Returning to the Fae
The dragons first came to me August of 2024, and their call was fierce and deep. My world reoriented around connecting with them in any way I could, and I spent much of my waking life and dream time considering their medicine and their mission. One day, I decided to enter the realms and search for them there, but to my disappointment, it was not the dragons I found, but the Faeries. What a thing to be disappointed by meeting Faeries! That is how deep my dragon longing ached.
But the message from the Faeries was a beautiful one—I was told that the Fae will forever have my back, that they are lifelong allies because of how good to them I was as a child. And it’s true! I would spend countless hours in the forest singing to them and tucking little cookies and candies in the trees for them to find. But as I grew up, I also grew out of such fanciful activities, and our once vibrant connection became quiet and dim.

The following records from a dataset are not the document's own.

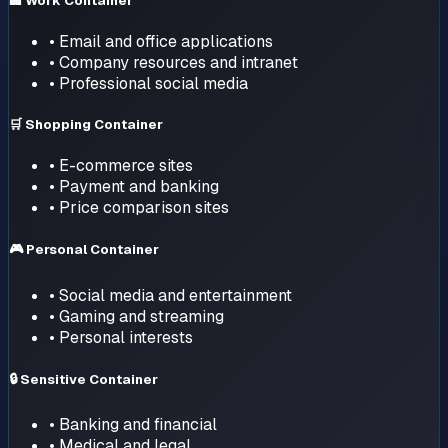
🏢 Work Container
• Email and office applications
• Company resources and intranet
• Professional social media
🛒 Shopping Container
• E-commerce sites
• Payment and banking
• Price comparison sites
🎮 Personal Container
• Social media and entertainment
• Gaming and streaming
• Personal interests
🔒 Sensitive Container
• Banking and financial
• Medical and legal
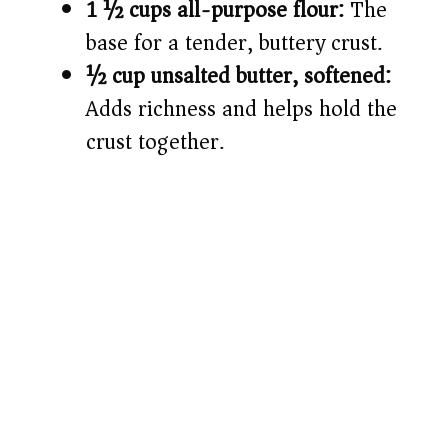
1 ½ cups all-purpose flour:
The
base for a tender, buttery crust.
½ cup unsalted butter, softened:
Adds richness and helps hold the
crust together.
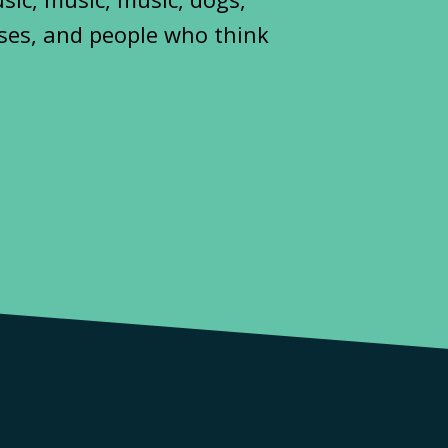
ses, and people who think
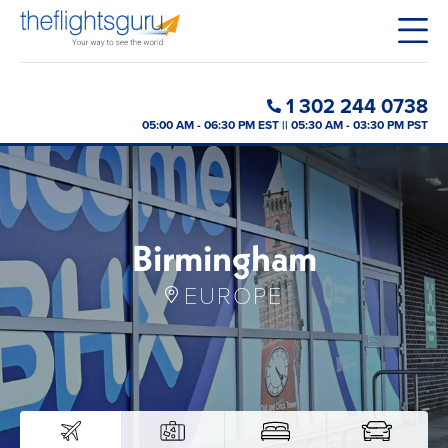
1 302 244 0738
05:00 AM - 06:30 PM EST || 05:30 AM - 03:30 PM PST
Birmingham
EUROPE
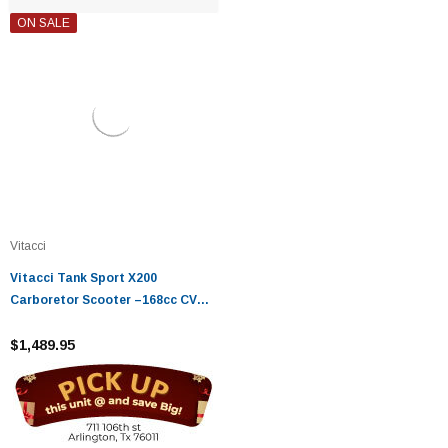
ON SALE
Vitacci
Vitacci Tank Sport X200
Carboretor Scooter –168cc CVT
Automatic, Disc Brakes
$1,489.95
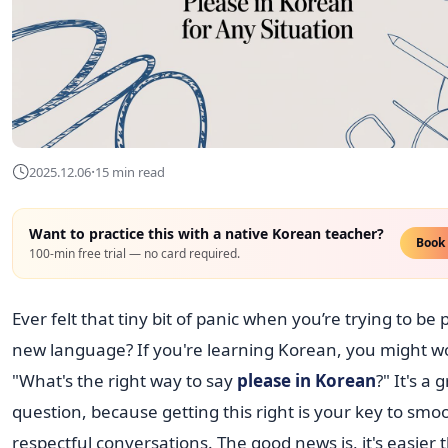
·
2025.12.06
15 min read
Want to practice this with a native Korean teacher?
Book 
100-min free trial — no card required.
Ever felt that tiny bit of panic when you’re trying to be p
new language? If you're learning Korean, you might w
"What's the right way to say
please in Korean
?" It's a 
question, because getting this right is your key to smo
respectful conversations. The good news is, it's easier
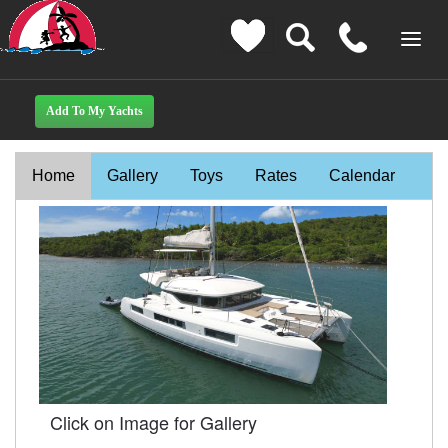
Home
Gallery
Toys
Rates
Calendar
Click on Image for Gallery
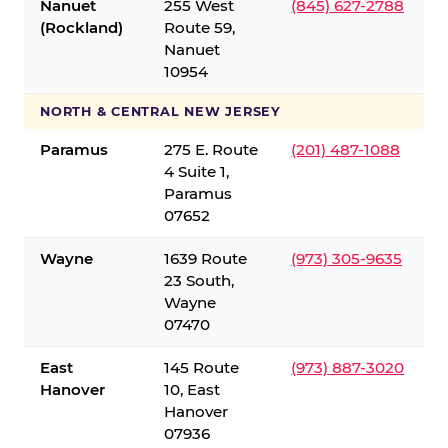
Nanuet
255 West
(845) 627-2788
(Rockland)
Route 59,
Nanuet
10954
NORTH & CENTRAL NEW JERSEY
Paramus
275 E. Route
(201) 487-1088
4 Suite 1,
Paramus
07652
Wayne
1639 Route
(973) 305-9635
23 South,
Wayne
07470
East
145 Route
(973) 887-3020
Hanover
10, East
Hanover
07936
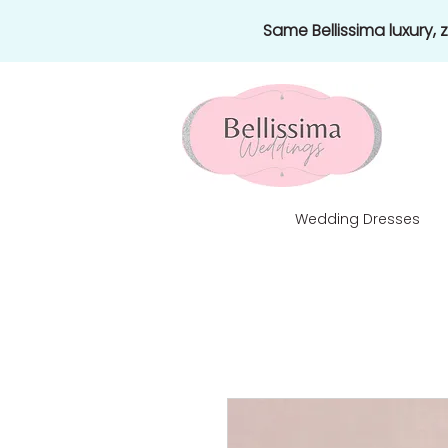
Same Bellissima luxury,
Wedding Dresses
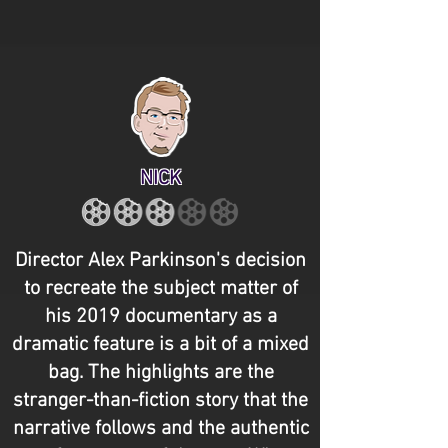
NICK
Director Alex Parkinson's decision
to recreate the subject matter of
his 2019 documentary as a
dramatic feature is a bit of a mixed
bag. The highlights are the
stranger-than-fiction story that the
narrative follows and the authentic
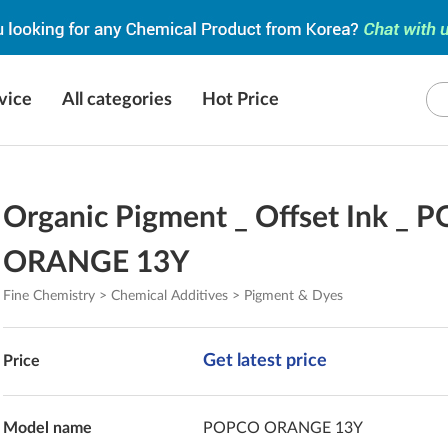
vice
All categories
Hot Price
Organic Pigment _ Offset Ink _
ORANGE 13Y
Fine Chemistry > Chemical Additives > Pigment & Dyes
Get latest price
Price
Model name
POPCO ORANGE 13Y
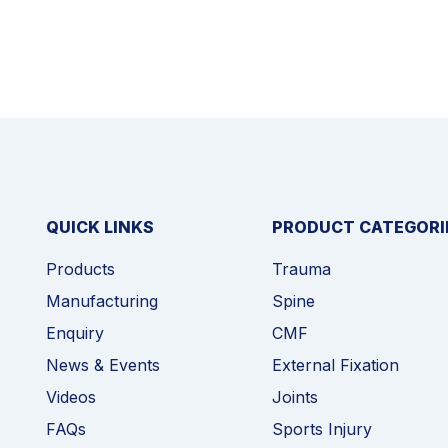
QUICK LINKS
PRODUCT CATEGORI
Products
Trauma
Manufacturing
Spine
Enquiry
CMF
News & Events
External Fixation
Videos
Joints
FAQs
Sports Injury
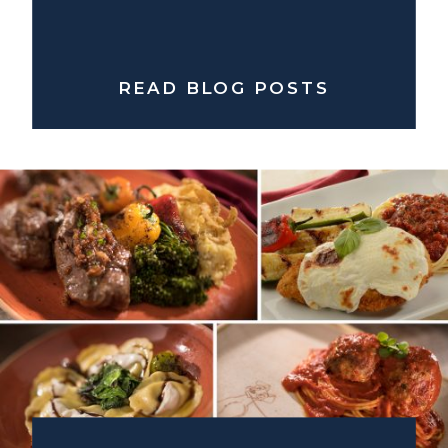
READ BLOG POSTS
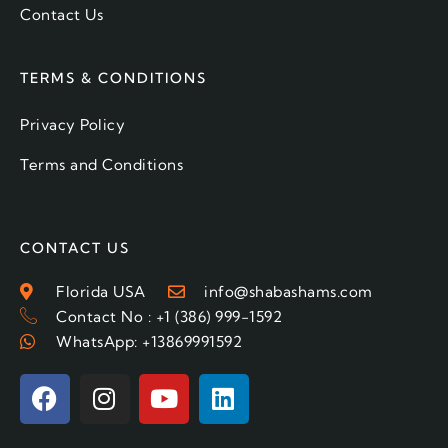
Contact Us
TERMS & CONDITIONS
Privacy Policy
Terms and Conditions
CONTACT US
Florida USA
info@shabashams.com
Contact No : +1 (386) 999-1592
WhatsApp: +13869991592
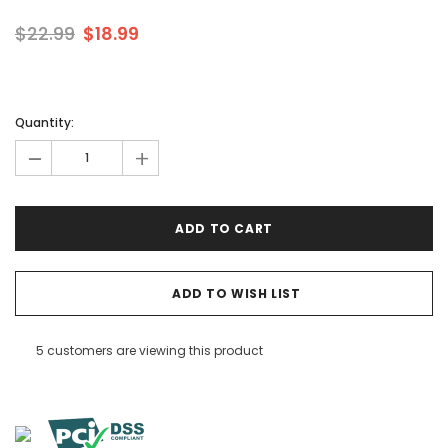
$22.99
$18.99
Quantity:
-
+
ADD TO WISH LIST
5 customers are viewing this product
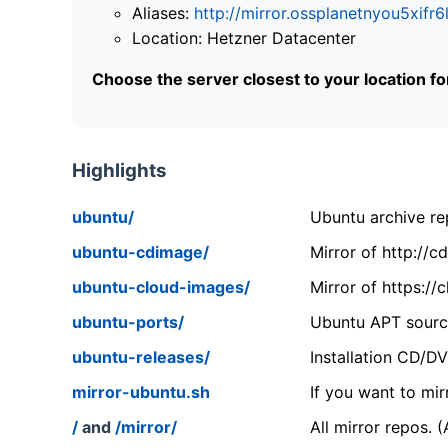
Aliases:
http://mirror.ossplanetnyou5x
Location: Hetzner Datacenter
Choose the server closest to your location f
Highlights
ubuntu/
Ubuntu archive rep
ubuntu-cdimage/
Mirror of http://
ubuntu-cloud-images/
Mirror of https:/
ubuntu-ports/
Ubuntu APT source
ubuntu-releases/
Installation CD/D
mirror-ubuntu.sh
If you want to mir
/
and
/mirror/
All mirror repos. 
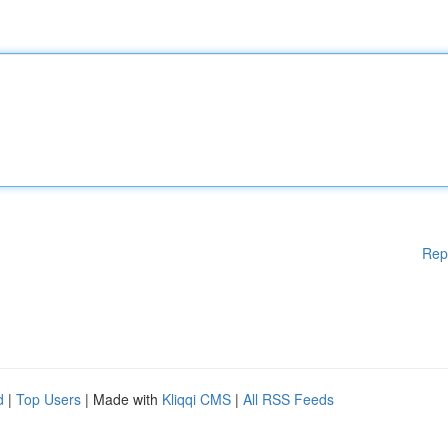
Rep
d
|
Top Users
| Made with
Kliqqi CMS
|
All RSS Feeds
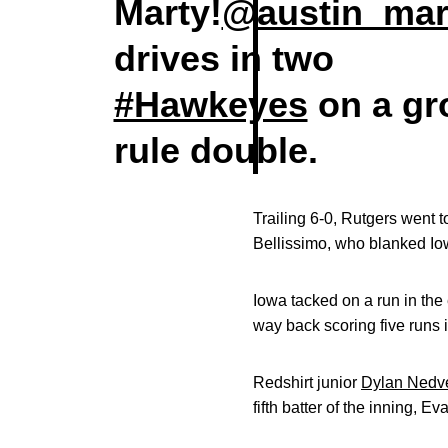
Marty!
@austin_mar
drives in two
#Hawkeyes
on a gr
rule double.
Trailing 6-0, Rutgers went t
Bellissimo, who blanked Iowa
Iowa tacked on a run in the
way back scoring five runs i
Redshirt junior
Dylan Nedv
fifth batter of the inning, E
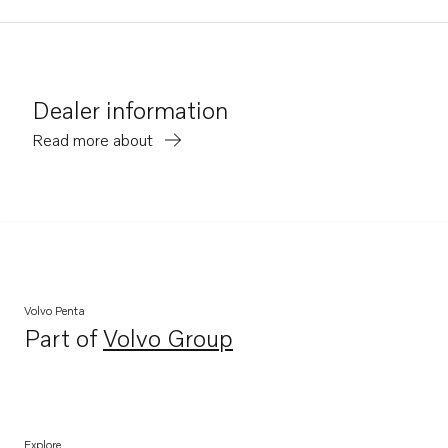
Dealer information
Read more about
Volvo Penta
Part of
Volvo Group
Opens in a new tab
Explore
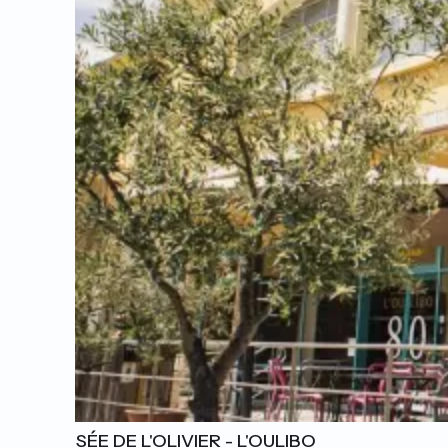
L'ODYSSÉE DE L'OLIVIER - L'OULIBO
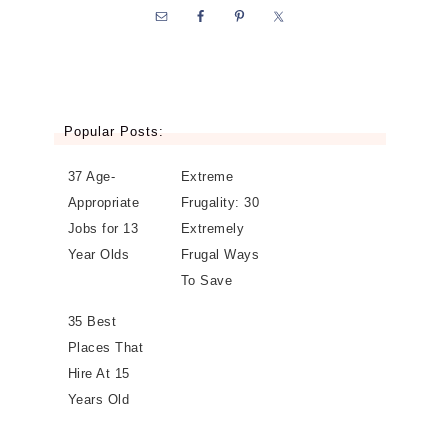
Popular Posts:
37 Age-
Extreme
Appropriate
Frugality: 30
Jobs for 13
Extremely
Year Olds
Frugal Ways
To Save
35 Best
Places That
Hire At 15
Years Old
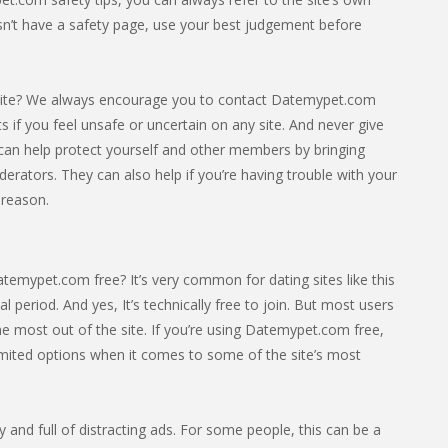
esn’t have a safety page, use your best judgement before
site? We always encourage you to contact Datemypet.com
cts if you feel unsafe or uncertain on any site. And never give
can help protect yourself and other members by bringing
derators. They can also help if you’re having trouble with your
 reason.
temypet.com free? It’s very common for dating sites like this
ial period. And yes, It’s technically free to join. But most users
e most out of the site. If you’re using Datemypet.com free,
limited options when it comes to some of the site’s most
sy and full of distracting ads. For some people, this can be a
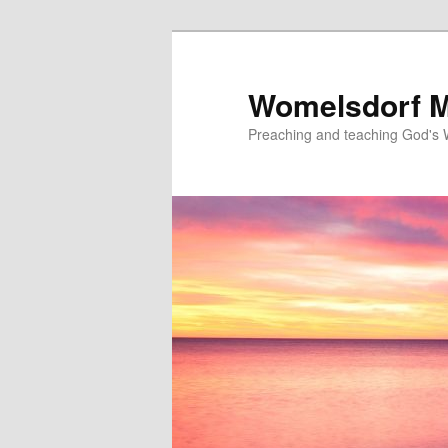
Skip
to
primary
Womelsdorf M
content
Preaching and teaching God's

A few months ago, a dear friend of mine made me a proposition that filled my heart with sparkles—she asked me if I wanted to build a fairy house together. Every week at market, as our booths are right next to each other, we’d talk about it, discuss our materials, and invariably end the conversation with, “we’ll do it eventually, maybe next week.” After a few months of talk, we finally pencilled it into our busy adult schedules. The following week, we drove up to Koke’e, a National Park on Kaua’i filled with Ohi’a trees and rainbows streaming across jagged canyon walls, with the mission of building a fairy house.
We brought tiny treasures from land and sea, things that we’d been collecting for years for this exact purpose. The whole afternoon was both whimsical, and very serious. We both know the importance of doing right by the Fae!
I am sharing this with you because it was possibly the most nourishing afternoon I’ve had in months. Linear time stopped. Adulting stopped. Technology stopped. The spinning world around me of cars and getting places stopped. All that mattered was that the teeny tiny pieces of beach wood were placed together with the utmost delicacy so as to provide the fairy enough privacy, without knocking her house down and having to rebuild. All that mattered was finding the perfect piece of moss on the ground to fill the gaps in her roof, without having to remove it from where it was growing. All that mattered was that surrounding the rock and root crevasse that she chose for her home were fallen bright and pale pink flowers, with which to border her pathway of sand and sprinkles. All that mattered was that her floor tiled with minuscule pieces of beach glass was smooth and even.
It’s important for us to create pockets of time and space where the teeniest, tiniest, sweetest little things get to matter a whole lot, and the big, heavy-pressure, high-stakes life-ing things get to matter a whole lot less. I encourage, nay, I implore you to create that pocket for yourself, however that may look. Feed the part of you that just wants to let all the big stuff melt away, and let play be the most important thing in the world. Just for a bit.
And if in doing so you can give a little nod to the faeries, know that they will sprinkle you with their faery dust, and magic will surely come your way.